Most of us in Western society have been conditioned to visualize relationships the same way: Boy meets girl, boy chases girl, boy gets girl, boy and girl fall in love, get married and have a bunch of babies. As most of us have come to realize as normal human beings, love doesn't necessarily always fit this exact mold. No, instead, love comes in all different forms. That being said, the way we've been raised forces many of us to wonder if open relationships are happier than monogamous ones.
Most of us grew up in a society that teaches the importance of a happily-ever-after ending with one person, and staying monogamous with that person till death do you part. But once you learn about open relationships, you might find a lot of elements appealing: an emphasis on honesty and communication, the freedom to explore your interest in others, and the ability to create rules and boundaries that work best for you and . your partner. It's no wonder that some people wonder if open relationships are the better way to go.
It turns out that both types of relationships are equally satisfying. No, seriously. I even have the science to back me up.
The study, conducted by researchers at University of Guelph, officially proved that people in open relationships are just as happy as their monogamous counterparts.
What exactly are we referring to when we talk about "open relationships" in this scenario?

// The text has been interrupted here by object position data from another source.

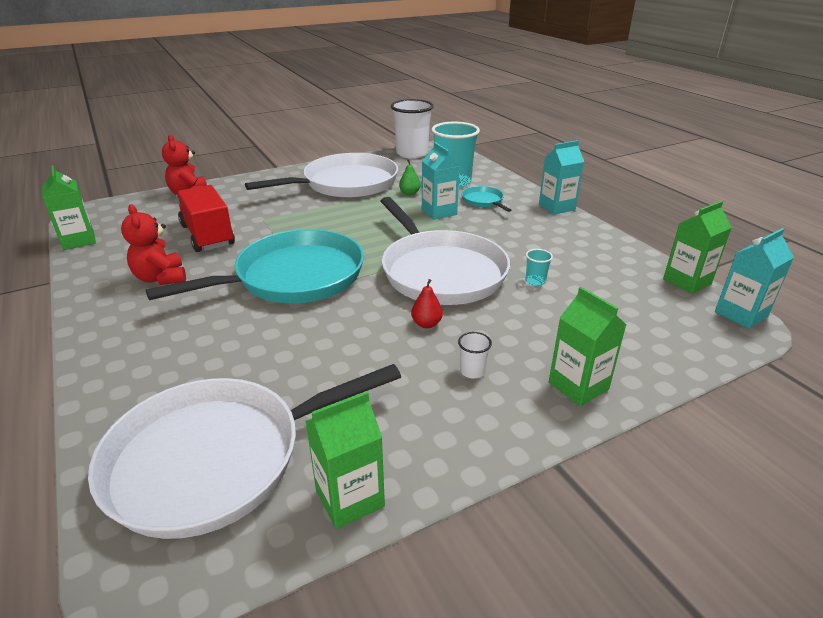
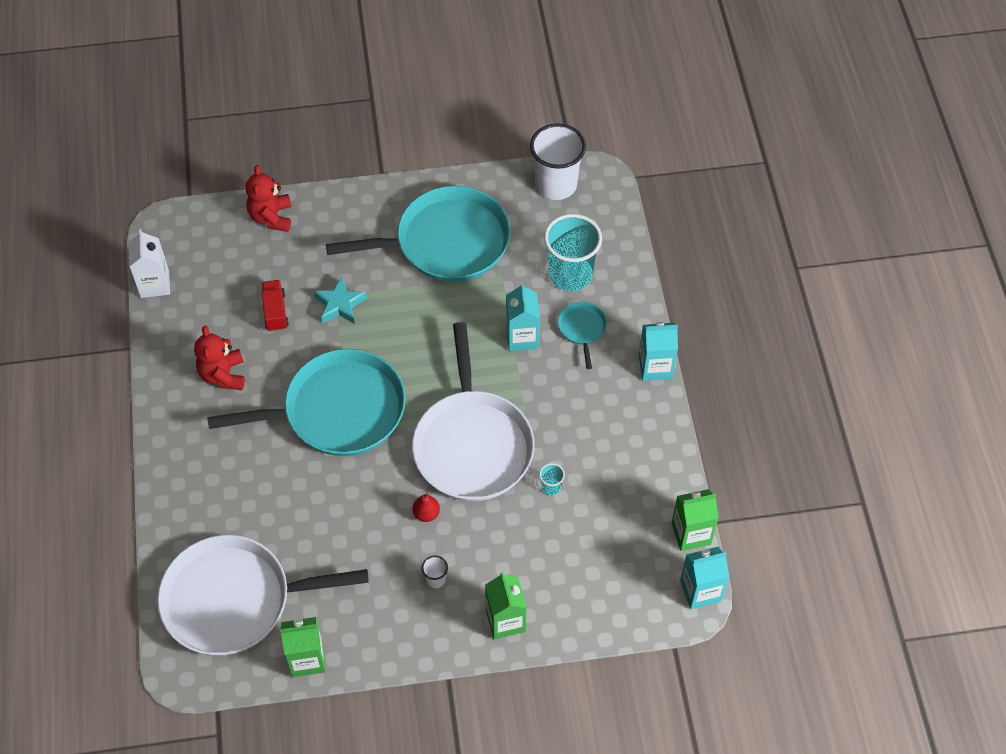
camera: 20 degrees right, 25 degrees up
(79, 240) = (155, 284): green carton -> white carton
(208, 235) = (275, 312): red truck -> red truck, size x0.57
(269, 222) = (340, 304): none -> turquoise star
(346, 184) = (446, 242): white pan -> turquoise pan
(409, 193) = (508, 286): green pear -> none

Consensual, non-monogamous relationships. This basically means you and your partners have discussed the fact that you aren't exclusive and are both totally cool with it (not in a trying-to-be-the-cool-girl way but in an actually cool with it way). This type of relationship is more common than you might expect. Science Daily reports that "between three and seven per cent of people in North America are currently in a consensual, non-monogamous relationship."
"It's more common than most people think," said Jessica Wood, a PhD student in applied social psychology and lead author of the study. "We are at a point in social history where we are expecting a lot from our partners. We want to have sexual fulfillment and excitement but also emotional and financial support. Trying to fulfill all these needs can put pressure on relationships. To deal with this pressure, we are seeing some people look to consensually non-monogamous relationships."
And, apparently, the solution to the pressure is leaving people just as happy as those of us in monogamous relationships.
"We found people in consensual, non-monogamous relationships experience the same levels of relationship satisfaction, psychological well-being and sexual satisfaction as those in monogamous relationships," explained Wood. "This debunks societal views of monogamy as being the ideal relationship structure."
In order to make this discovery, the researchers surveyed more than 340 people. Within these 340 people, they had over 140 in non-monogamous relationships and over 200 in monogamous ones. The surveys asked the participants to discuss how satisfied they were in their current relationships (this question referred to the main partner in a non-monogamous relationship), how often they consider breaking up, how much they share with their partner and how happy they were in general. They then compared the responses from the two groups.
After comparing the responses, the researchers concluded people in non-monogamous relationships were just as happy as their monogamous counterparts.
"In both monogamous and non-monogamous relationships, people who engage in sex to be close to a partner and to fulfill their sexual needs have a more satisfying relationship than those who have sex for less intrinsic reasons, such as to avoid conflict," said Wood.
That being said, people in non-monogamous relationships still have to deal with a lot of societal backlash. "They [can be] perceived as immoral and less satisfying. It's assumed that people in these types of relationships are having sex with everyone all the time," Wood explained. "They are villainized and viewed as bad people in bad relationships, but that's not the case." She adds, "This research shows us that our choice of relationship structure is not an indicator of how happy or satisfied we are in our primary relationships."
It's important to note here that just because people are happy in non-monogamous relationships doesn't mean that you shouldn't be happy in your monogamous relationship. The point is that your entitled to your own happiness, no matter what relationship structure you find it in.